(Hardware design source files)
= Beginning of Section =
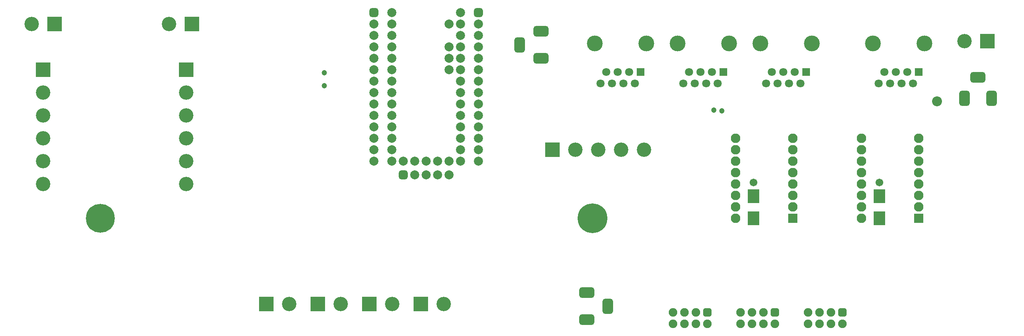
<source format=gbr>
%TF.GenerationSoftware,Altium Limited,Altium Designer,25.8.1 (18)*%
G04 Layer_Color=8388736*
%FSLAX45Y45*%
%MOMM*%
%TF.SameCoordinates,54162AFE-A5A8-4166-B9B9-F60AE772EB98*%
%TF.FilePolarity,Negative*%
%TF.FileFunction,Soldermask,Top*%
%TF.Part,Single*%
G01*
G75*
%TA.AperFunction,SMDPad,CuDef*%
%ADD41R,2.65320X3.05320*%
%TA.AperFunction,ComponentPad*%
%ADD42C,2.00320*%
G04:AMPARAMS|DCode=43|XSize=2.0032mm|YSize=2.0032mm|CornerRadius=0.5516mm|HoleSize=0mm|Usage=FLASHONLY|Rotation=0.000|XOffset=0mm|YOffset=0mm|HoleType=Round|Shape=RoundedRectangle|*
%AMROUNDEDRECTD43*
21,1,2.00320,0.90000,0,0,0.0*
21,1,0.90000,2.00320,0,0,0.0*
1,1,1.10320,0.45000,-0.45000*
1,1,1.10320,-0.45000,-0.45000*
1,1,1.10320,-0.45000,0.45000*
1,1,1.10320,0.45000,0.45000*
%
%ADD43ROUNDEDRECTD43*%
%ADD44C,3.50320*%
%ADD45R,1.80320X1.80320*%
%ADD46C,1.80320*%
G04:AMPARAMS|DCode=47|XSize=1.9032mm|YSize=1.9032mm|CornerRadius=0.5266mm|HoleSize=0mm|Usage=FLASHONLY|Rotation=270.000|XOffset=0mm|YOffset=0mm|HoleType=Round|Shape=RoundedRectangle|*
%AMROUNDEDRECTD47*
21,1,1.90320,0.85000,0,0,270.0*
21,1,0.85000,1.90320,0,0,270.0*
1,1,1.05320,-0.42500,-0.42500*
1,1,1.05320,-0.42500,0.42500*
1,1,1.05320,0.42500,0.42500*
1,1,1.05320,0.42500,-0.42500*
%
%ADD47ROUNDEDRECTD47*%
%ADD48C,1.90320*%
G04:AMPARAMS|DCode=49|XSize=2.0032mm|YSize=2.0032mm|CornerRadius=0.5516mm|HoleSize=0mm|Usage=FLASHONLY|Rotation=90.000|XOffset=0mm|YOffset=0mm|HoleType=Round|Shape=RoundedRectangle|*
%AMROUNDEDRECTD49*
21,1,2.00320,0.90000,0,0,90.0*
21,1,0.90000,2.00320,0,0,90.0*
1,1,1.10320,0.45000,0.45000*
1,1,1.10320,0.45000,-0.45000*
1,1,1.10320,-0.45000,-0.45000*
1,1,1.10320,-0.45000,0.45000*
%
%ADD49ROUNDEDRECTD49*%
G04:AMPARAMS|DCode=50|XSize=3.4032mm|YSize=2.4032mm|CornerRadius=0.6516mm|HoleSize=0mm|Usage=FLASHONLY|Rotation=270.000|XOffset=0mm|YOffset=0mm|HoleType=Round|Shape=RoundedRectangle|*
%AMROUNDEDRECTD50*
21,1,3.40320,1.10000,0,0,270.0*
21,1,2.10000,2.40320,0,0,270.0*
1,1,1.30320,-0.55000,-1.05000*
1,1,1.30320,-0.55000,1.05000*
1,1,1.30320,0.55000,1.05000*
1,1,1.30320,0.55000,-1.05000*
%
%ADD50ROUNDEDRECTD50*%
G04:AMPARAMS|DCode=51|XSize=3.4032mm|YSize=2.4032mm|CornerRadius=0.6516mm|HoleSize=0mm|Usage=FLASHONLY|Rotation=180.000|XOffset=0mm|YOffset=0mm|HoleType=Round|Shape=RoundedRectangle|*
%AMROUNDEDRECTD51*
21,1,3.40320,1.10000,0,0,180.0*
21,1,2.10000,2.40320,0,0,180.0*
1,1,1.30320,-1.05000,0.55000*
1,1,1.30320,1.05000,0.55000*
1,1,1.30320,1.05000,-0.55000*
1,1,1.30320,-1.05000,-0.55000*
%
%ADD51ROUNDEDRECTD51*%
%ADD52R,3.20320X3.20320*%
%ADD53C,3.20320*%
%ADD54R,3.20320X3.20320*%
%ADD55R,2.10320X2.10320*%
%ADD56C,2.10320*%
%TA.AperFunction,ViaPad*%
%ADD57C,1.20320*%
%ADD58C,1.70320*%
%ADD59C,2.20320*%
%ADD60C,6.60320*%
%ADD61C,6.40320*%
D41*
X16529100Y5796000D02*
D03*
Y5301000D02*
D03*
X19323100Y5796000D02*
D03*
Y5301000D02*
D03*
D42*
X10424000Y9111000D02*
D03*
Y9365000D02*
D03*
Y9619000D02*
D03*
Y8095000D02*
D03*
Y8349000D02*
D03*
Y8603000D02*
D03*
Y8857000D02*
D03*
Y7079000D02*
D03*
Y7333000D02*
D03*
Y7587000D02*
D03*
Y7841000D02*
D03*
Y6571000D02*
D03*
Y6825000D02*
D03*
X8100000D02*
D03*
Y6571000D02*
D03*
Y7841000D02*
D03*
Y7587000D02*
D03*
Y7333000D02*
D03*
Y7079000D02*
D03*
Y8857000D02*
D03*
Y8603000D02*
D03*
Y8349000D02*
D03*
Y8095000D02*
D03*
Y9619000D02*
D03*
Y9365000D02*
D03*
Y9111000D02*
D03*
X9770000Y6271000D02*
D03*
X9008000D02*
D03*
X9262000D02*
D03*
X9516000D02*
D03*
X8500000Y9873000D02*
D03*
Y9619000D02*
D03*
Y9365000D02*
D03*
Y9111000D02*
D03*
Y8857000D02*
D03*
Y8603000D02*
D03*
Y8349000D02*
D03*
Y8095000D02*
D03*
Y7841000D02*
D03*
Y7587000D02*
D03*
Y7333000D02*
D03*
Y7079000D02*
D03*
Y6825000D02*
D03*
Y6571000D02*
D03*
X8754000D02*
D03*
X9008000D02*
D03*
X9262000D02*
D03*
X9516000D02*
D03*
X9770000D02*
D03*
X10024000D02*
D03*
Y6825000D02*
D03*
Y7079000D02*
D03*
Y7333000D02*
D03*
Y7587000D02*
D03*
Y7841000D02*
D03*
Y8095000D02*
D03*
Y8349000D02*
D03*
Y8603000D02*
D03*
Y8857000D02*
D03*
Y9111000D02*
D03*
Y9365000D02*
D03*
Y9619000D02*
D03*
Y9873000D02*
D03*
X9770000Y9619000D02*
D03*
Y9111000D02*
D03*
Y8857000D02*
D03*
Y8603000D02*
D03*
D43*
X10424000Y9873000D02*
D03*
X8100000D02*
D03*
D44*
X15985600Y9189000D02*
D03*
X14842599D02*
D03*
X16677600Y9189000D02*
D03*
X17820599D02*
D03*
X13007600D02*
D03*
X14150600D02*
D03*
X19177600Y9189000D02*
D03*
X20320599D02*
D03*
D45*
X15858600Y8554000D02*
D03*
X17693600Y8554000D02*
D03*
X14023599D02*
D03*
X20193600Y8554000D02*
D03*
D46*
X15604601D02*
D03*
X15350600D02*
D03*
X15096600D02*
D03*
X15731599Y8300000D02*
D03*
X15477600D02*
D03*
X15223599D02*
D03*
X14969600D02*
D03*
X16804601Y8300000D02*
D03*
X17058600D02*
D03*
X17312601D02*
D03*
X17566600D02*
D03*
X16931599Y8554000D02*
D03*
X17185600D02*
D03*
X17439600D02*
D03*
X13134599Y8300000D02*
D03*
X13388600D02*
D03*
X13642599D02*
D03*
X13896600D02*
D03*
X13261600Y8554000D02*
D03*
X13515601D02*
D03*
X13769600D02*
D03*
X19304601Y8300000D02*
D03*
X19558600D02*
D03*
X19812601D02*
D03*
X20066600D02*
D03*
X19431599Y8554000D02*
D03*
X19685600D02*
D03*
X19939600D02*
D03*
D47*
X18500000Y3215000D02*
D03*
X17000000D02*
D03*
X15500000D02*
D03*
D48*
X18246001D02*
D03*
X18500000Y2961000D02*
D03*
X18246001D02*
D03*
X17992000Y3215000D02*
D03*
Y2961000D02*
D03*
X17738000Y3215000D02*
D03*
Y2961000D02*
D03*
X16238000D02*
D03*
Y3215000D02*
D03*
X16492000Y2961000D02*
D03*
Y3215000D02*
D03*
X16746001Y2961000D02*
D03*
X17000000D02*
D03*
X16746001Y3215000D02*
D03*
X14738000Y2961000D02*
D03*
Y3215000D02*
D03*
X14992000Y2961000D02*
D03*
Y3215000D02*
D03*
X15246001Y2961000D02*
D03*
X15500000D02*
D03*
X15246001Y3215000D02*
D03*
D49*
X8754000Y6271000D02*
D03*
D50*
X11341090Y9157000D02*
D03*
X21809090Y7968000D02*
D03*
X21209090D02*
D03*
X13297090Y3350000D02*
D03*
D51*
X11811090Y9457000D02*
D03*
Y8857000D02*
D03*
X21509090Y8438000D02*
D03*
X12827090Y3050000D02*
D03*
Y3650000D02*
D03*
D52*
X4064090Y9619000D02*
D03*
X1016000D02*
D03*
X21717090Y9238000D02*
D03*
X5715090Y3396000D02*
D03*
X9144090D02*
D03*
X8001090D02*
D03*
X6858090D02*
D03*
X12065090Y6825000D02*
D03*
D53*
X3556090Y9619000D02*
D03*
X508000D02*
D03*
X21209090Y9238000D02*
D03*
X6223090Y3396000D02*
D03*
X9652090D02*
D03*
X8509090D02*
D03*
X7366090D02*
D03*
X762090Y7079000D02*
D03*
Y7587000D02*
D03*
Y8095000D02*
D03*
Y6571000D02*
D03*
Y6063000D02*
D03*
X3937090Y7079000D02*
D03*
Y7587000D02*
D03*
Y8095000D02*
D03*
Y6571000D02*
D03*
Y6063000D02*
D03*
X13589090Y6825000D02*
D03*
X13081090D02*
D03*
X12573090D02*
D03*
X14097090D02*
D03*
D54*
X762090Y8603000D02*
D03*
X3937090D02*
D03*
D55*
X17399091Y5301000D02*
D03*
X20193089D02*
D03*
D56*
X17399091Y5555000D02*
D03*
Y5809000D02*
D03*
Y6063000D02*
D03*
Y6317000D02*
D03*
Y6571000D02*
D03*
Y6825000D02*
D03*
Y7079000D02*
D03*
X16129089Y5301000D02*
D03*
Y5555000D02*
D03*
Y5809000D02*
D03*
Y6063000D02*
D03*
Y6317000D02*
D03*
Y6571000D02*
D03*
Y6825000D02*
D03*
Y7079000D02*
D03*
X20193089Y5555000D02*
D03*
Y5809000D02*
D03*
Y6063000D02*
D03*
Y6317000D02*
D03*
Y6571000D02*
D03*
Y6825000D02*
D03*
Y7079000D02*
D03*
X18923090Y5301000D02*
D03*
Y5555000D02*
D03*
Y5809000D02*
D03*
Y6063000D02*
D03*
Y6317000D02*
D03*
Y6571000D02*
D03*
Y6825000D02*
D03*
Y7079000D02*
D03*
D57*
X15650000Y7710000D02*
D03*
X15822501Y7692500D02*
D03*
X7000000Y8250000D02*
D03*
Y8538376D02*
D03*
D58*
X16529100Y6100000D02*
D03*
X19323100D02*
D03*
D59*
X20600000Y7900000D02*
D03*
D60*
X12954100Y5301000D02*
D03*
D61*
X2032100D02*
D03*
%TF.MD5,a7813973e9cde87d40457be268f31bd9*%
M02*

</source>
= End of Section =
In the entries above, find each line containing the string "AperFunction" and copy it.

%TA.AperFunction,SMDPad,CuDef*%
%TA.AperFunction,ComponentPad*%
%TA.AperFunction,ViaPad*%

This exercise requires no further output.